“In the name of freedom, there has to be a correlation between rights and duties, by which every person is called to assume responsibility for his or her choices, made as a consequence of entering into relations with others.”
Pope Emeritus Benedict XVI
When we moved several years ago, my wife and I were on different sides of the fence when it came to our new neighborhood’s homeowners’ association. Tricia, being the rebel that she is, scoffed at having others tell her what she could and could not to do the exterior of her home. I, desperate never to have to mow a lawn, was all for the services that were promised for a modest monthly fee. However, as the years went on and the fee became more and more immodest, I began thinking Tricia may have a point. Add in one or two unexpected rejections of some projects we wanted to do and soon I was willing to join Tricia’s revolution against the tyranny of the HOA. When the latest notice came announcing another fee hike, I took to my computer to craft a strong yet professional email. As I sat down, I noticed my next door neighbor getting his mail and I went out to rally up another ally. He agreed the fee was getting ridiculous and asked if I went to the meeting the prior week where the decision was discussed. "No, I had a work thing," I muttered as I continued on my rant. "Oh, well don’t you remember they told us about this at last year’s meeting?" he asked innocently. I decided not to tell him that I had never been to a meeting before. "Well you should run for the Board," he offered as he began his way back inside, "rights always go better with responsibility."
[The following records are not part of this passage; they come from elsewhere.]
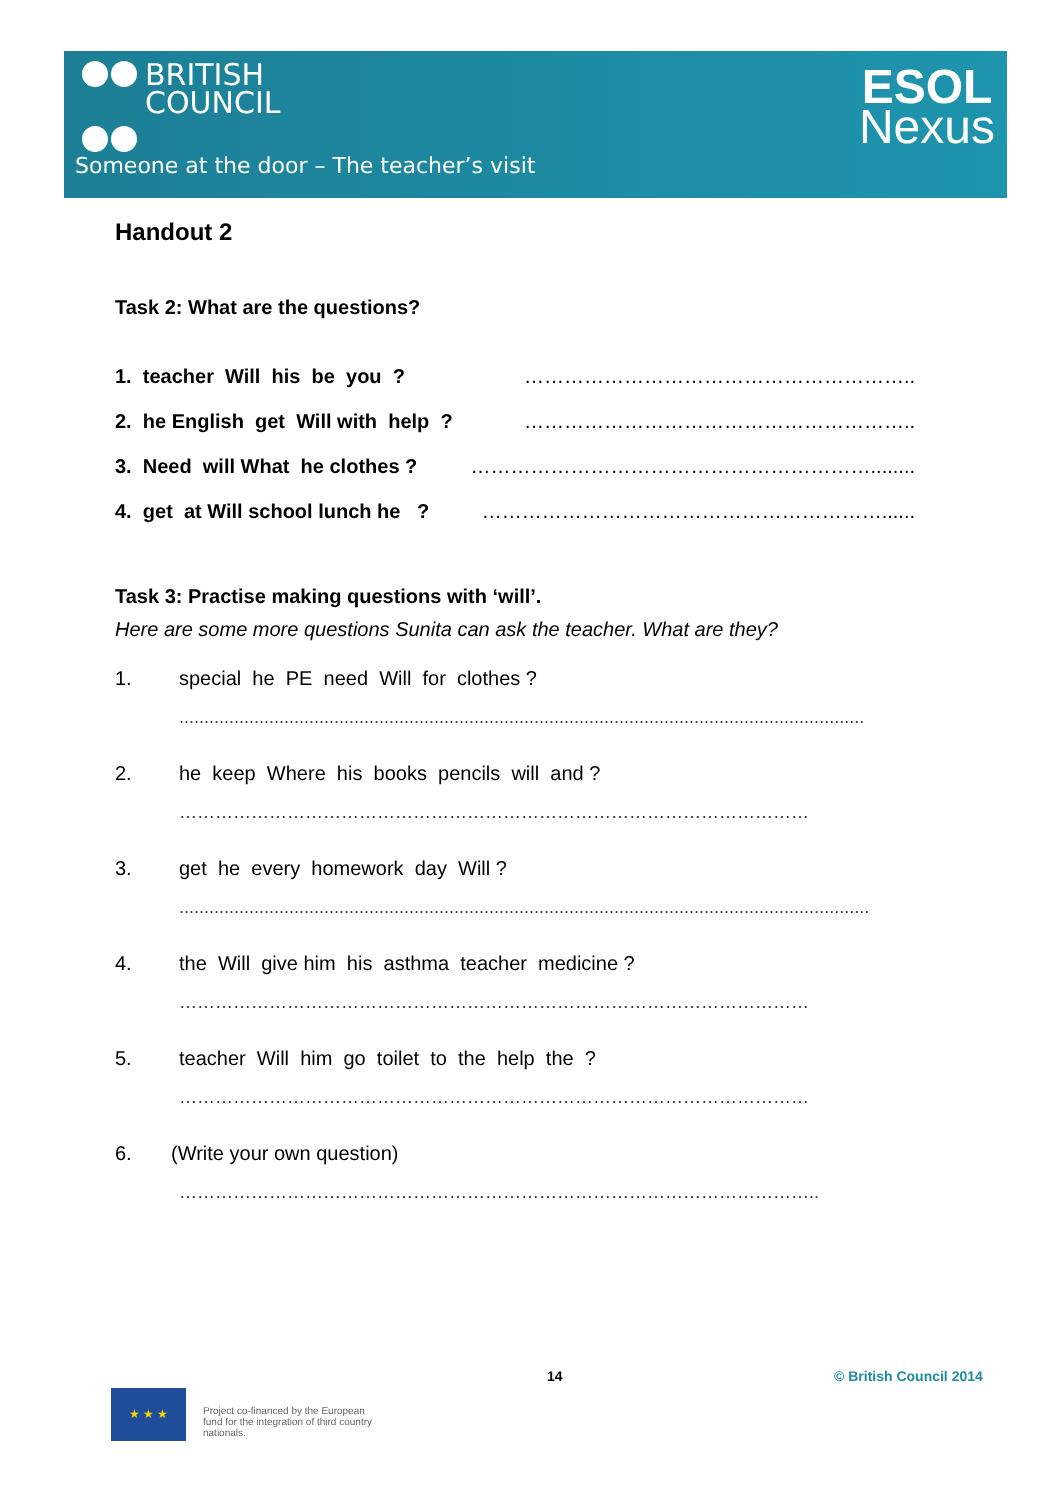BRITISH
COUNCIL
Someone at the door – The teacher’s visit
ESOL
Nexus
Handout 2
Task 2: What are the questions?
1. teacher Will his be you ? …………………………………………………..
2. he English get Will with help ? …………………………………………………..
3. Need will What he clothes ? ……………………………………………………........
4. get at Will school lunch he ? ……………………………………………………......
Task 3: Practise making questions with ‘will’.
Here are some more questions Sunita can ask the teacher. What are they?
1. special he PE need Will for clothes ?
.........................................................................................................................................
2. he keep Where his books pencils will and ?
……………………………………………………………………………………………
3. get he every homework day Will ?
..........................................................................................................................................
4. the Will give him his asthma teacher medicine ?
……………………………………………………………………………………………
5. teacher Will him go toilet to the help the ?
……………………………………………………………………………………………
6. (Write your own question)
……………………………………………………………………………………………..
14 © British Council 2014
★ ★ ★
Project co-financed by the European fund for the integration of third country nationals.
As I thought about the possibility of receiving emails like the one I was thinking about writing, the prospect of paying an extra $10 a month seemed a lot more amenable than assuming any other responsibilities in my life. But my neighbor’s words stuck with me and I couldn’t help but think about rights and responsibilities in other aspects of my life. How often does my stated desire for something to be different match my demonstrated effort to make it different? How many times do I lament something in my leadership role or express a yearning in my faith life and expect it to change with no effort on my part? Is it that the Lord hasn’t answered my prayers or maybe is it that I just haven’t "joined the board" yet? As we rejoice in the rights of our baptism and in the association of saints and saints-in-training to which we belong, let’s remember the price of our admission wasn’t cheap and that we need to continue to invest in order to receive those eternal benefits. Prayers that you get on board with me this week.